The Win-Win situation

By Hani Hmedeh

The ultimate goal for every project manager is the stakeholders' satisfaction. I have learned over time that if my stakeholders are happy, I am happy.

In psychology, the concept of resistance to change refers to people experiencing emotional anxiety caused by the prospect of a transformation or change that is taking place. Therefore, eliminating this resistance was enough to motivate people to accept the change as an opportunity for improvement & development. However, to do this change, there are several problematic areas related to the person's personality, life experience, or the current situation.

Let’s start from here...

We want to change without changing (or continue doing the same things). This dichotomy generates resistance, often at an unconscious level. From this perspective, the solution is by understanding the resistance cycle of change to define and eliminate the blocking factors that keep people trapped in the past.

Resistance cycle of change: 

This presented cycle is inspired by the Kübler-Ross model (or the five stages of grief).

  1. The Frozen Phase: In this phase, people usually do not react, and they appear that they are ready to accept the change. But in fact, their emotional system has frozen, and their rational mind has not yet processed the change to the extent that we can’t experience an anxiety crisis or other physical reactions.
  2. The Denial phase: People close their eyes to reality with the naive claim that the need to change disappears as if nothing happened.
  3. The Struggling phase: In this phase, people start accepting the fact of the change, but they did not accept the change itself, and they try to find the “way” to avoid it. 
  4. The Depression Phase: People finally accept that the coming change can not avoid, and they start blaming themselves and feel that they are fighting a losing battle.
  5. The Experiment phase: The resistance to change finally disappeared, and the people realize that we have to react. They start looking for realistic solutions by experimenting with different coping models that fit reality and bring them closer to the change.
  6. The Accepting phase: People start discovering the advantage of the change, and they try to find the balance from the loss resulted from that change. They start implementing new models of adaptive behaviour to rebuild their identity in line with the circumstances.

Blocking factors that drive the resistance for a change:

There are too many blocking factors that drive a person to resist a change. Some of them are very common, while others are specific and case-oriented.

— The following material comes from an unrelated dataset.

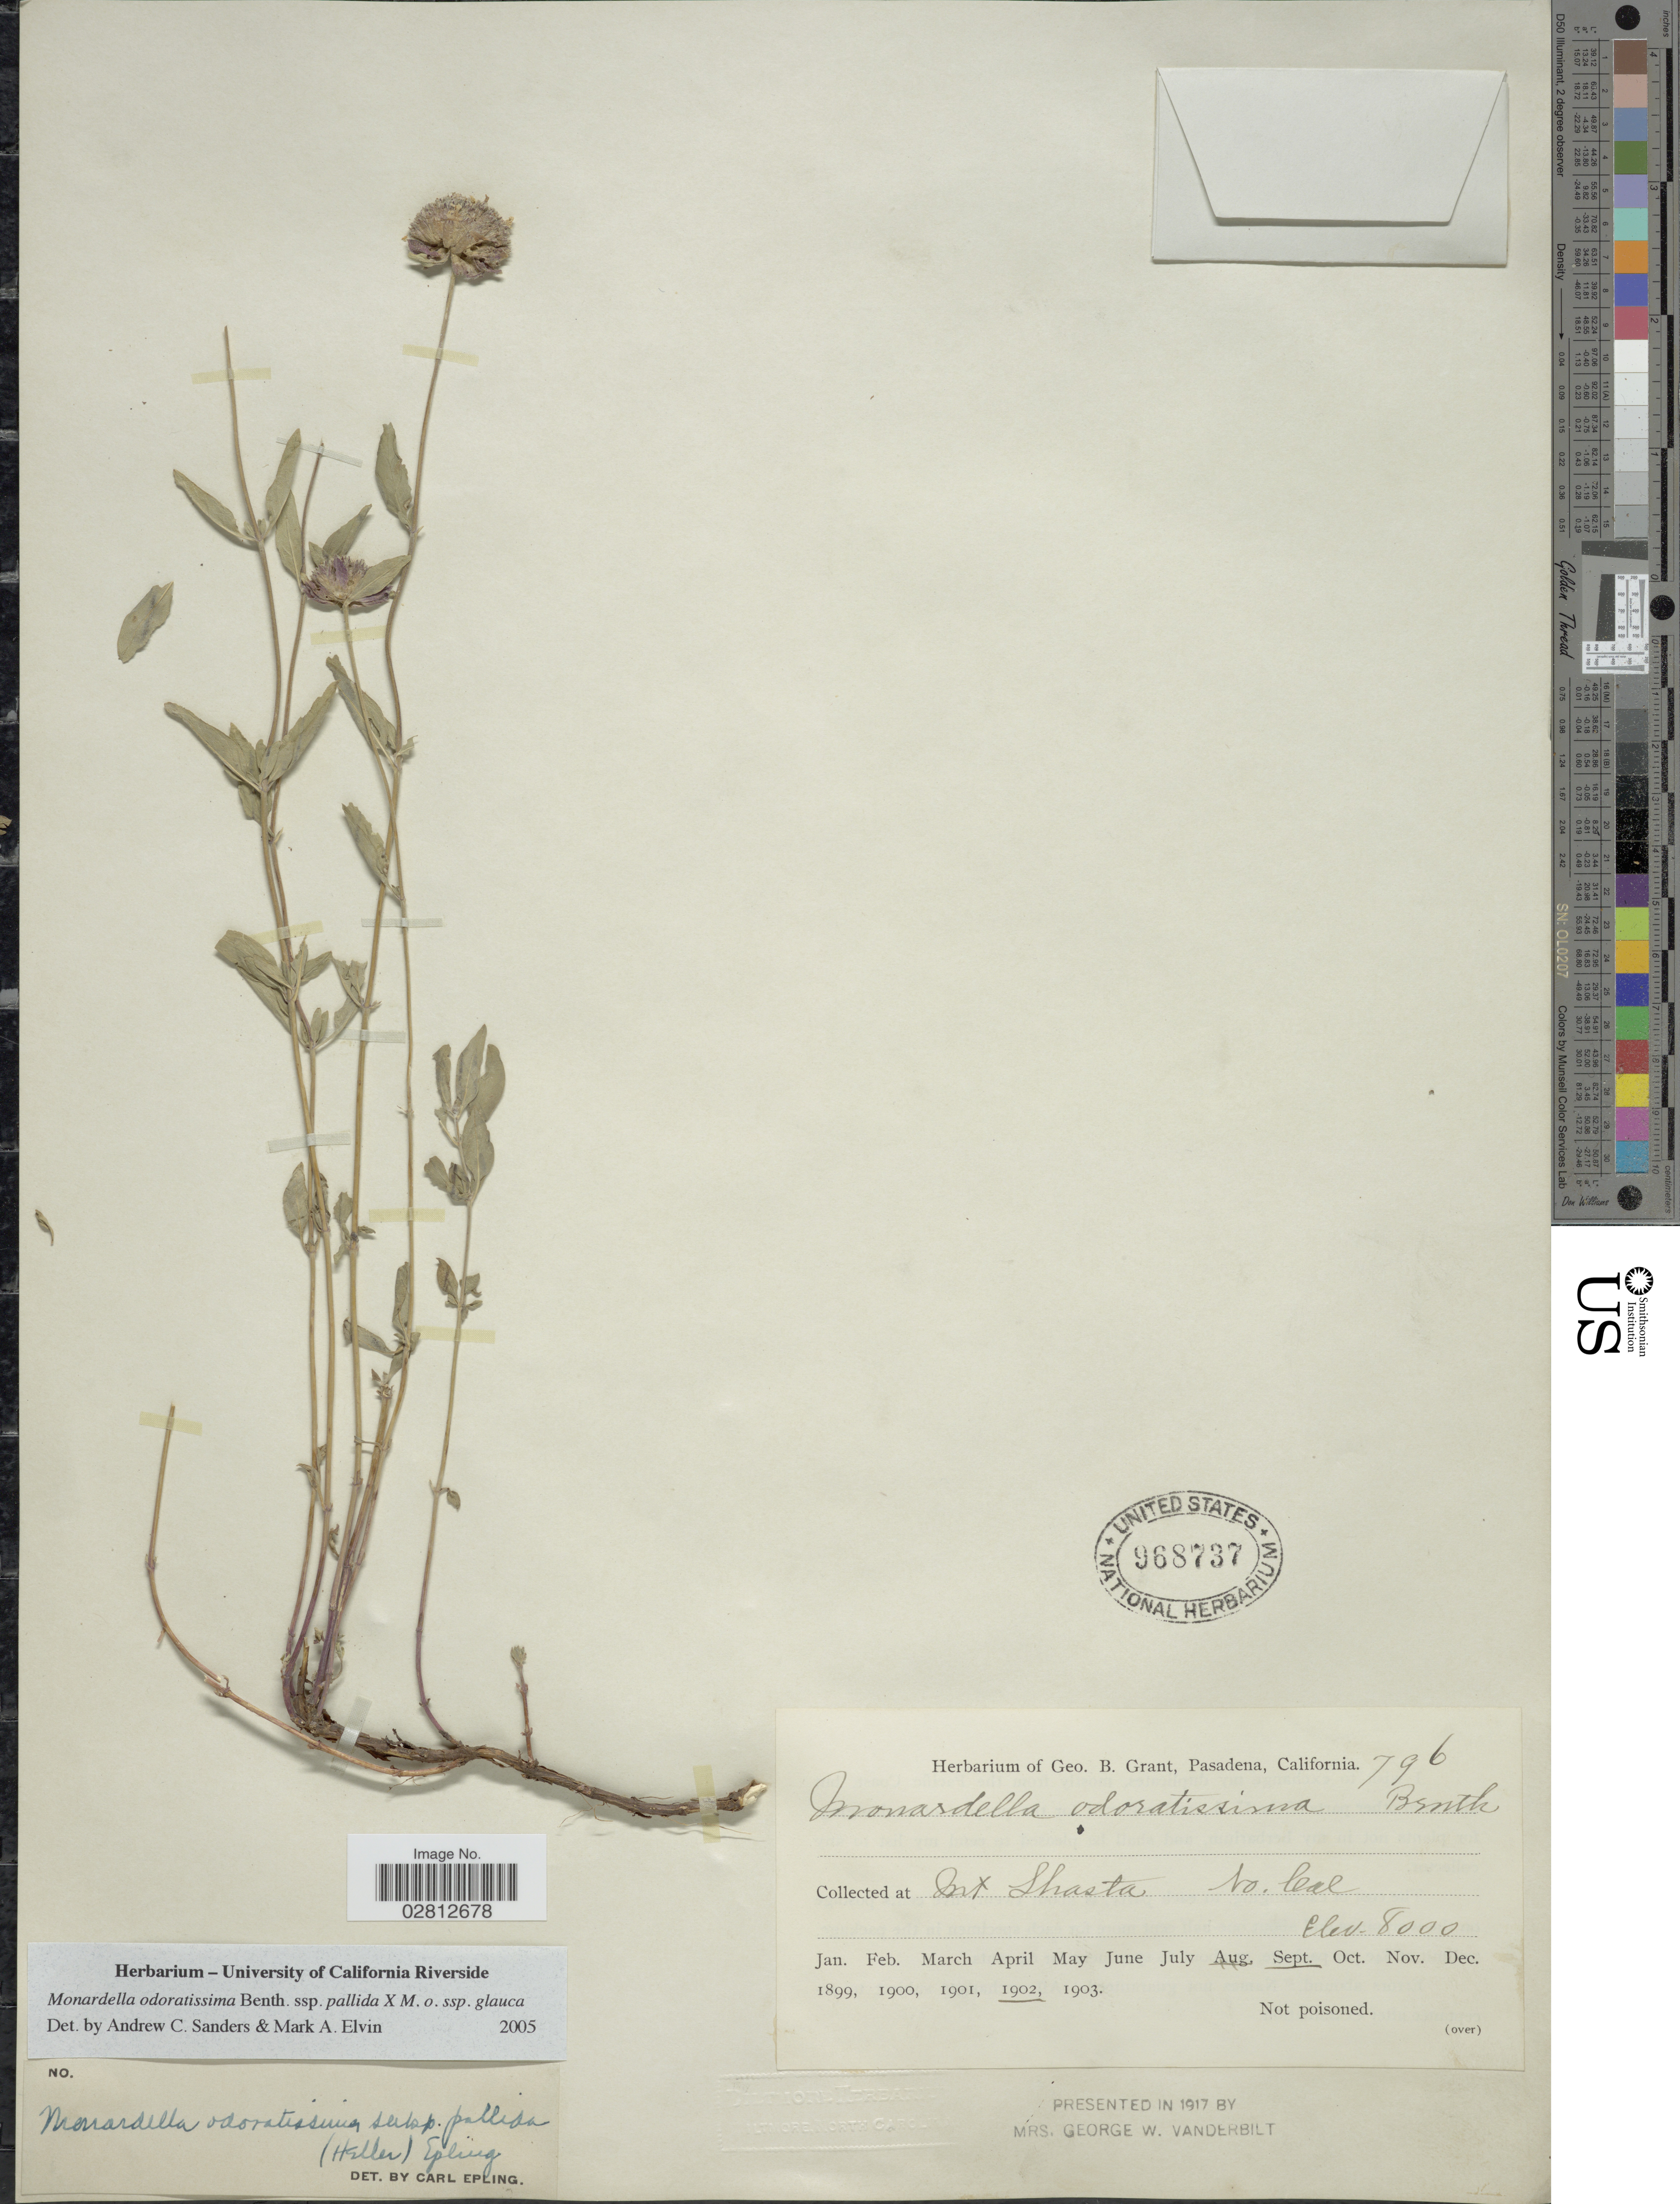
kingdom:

  • The necessity: Everything starts with why? And people need to understand the "necessity" of the change before moving from their comfort zone.
  • The fear: In general, people fear the "unknown", and they try to avoid the uncertainties. Besides that, they also fear failure, especially the ones having lack expertise.
  • The power: Most people do not like the imposed changes, and they respond minimally to the changes they are not consulted about. A change force new rules to the current state and people find themselves weak with no power to reject the new rules.
  • The habits: People are attached to habits, and they find it difficult to change models in doing things for a long time, and they have no tolerance for changing the routine.
  • The Motive: As humans, we always seek to get more & more advantages with every change that occurs to us. With no benefits, people don’t have the motive to accept the change.
  • The Timing: Sometimes, the change happened at the wrong time, where people have the intention to change, but not today! They are not READY to change. 
  • The instability: Too many changes exhaust people and lead them to resist a change. If the tolerance level for change exceeded the limit, people start to resist any change to ensure stability.
  • The Beliefs: In some cases, change is a breaking point with some of our beliefs or opinions, which creates a cognitive dissonance that we are unwilling to assume.
  • The Behavior: Some people have a personal predisposition to change, and they intend to resit for any change, and they try to find reasons to justify their resistance.

In the end, and as change drivers, we have to expect and accept some changes to our strategy (without changing the objective) to align our plans with the uncovered change resistance factors.

Finally, and back to project management, we have to remember that without stakeholders, that will not be a project to work on; and If you can't turn a stakeholder from a negative to a positive one, at least try to neutralize it.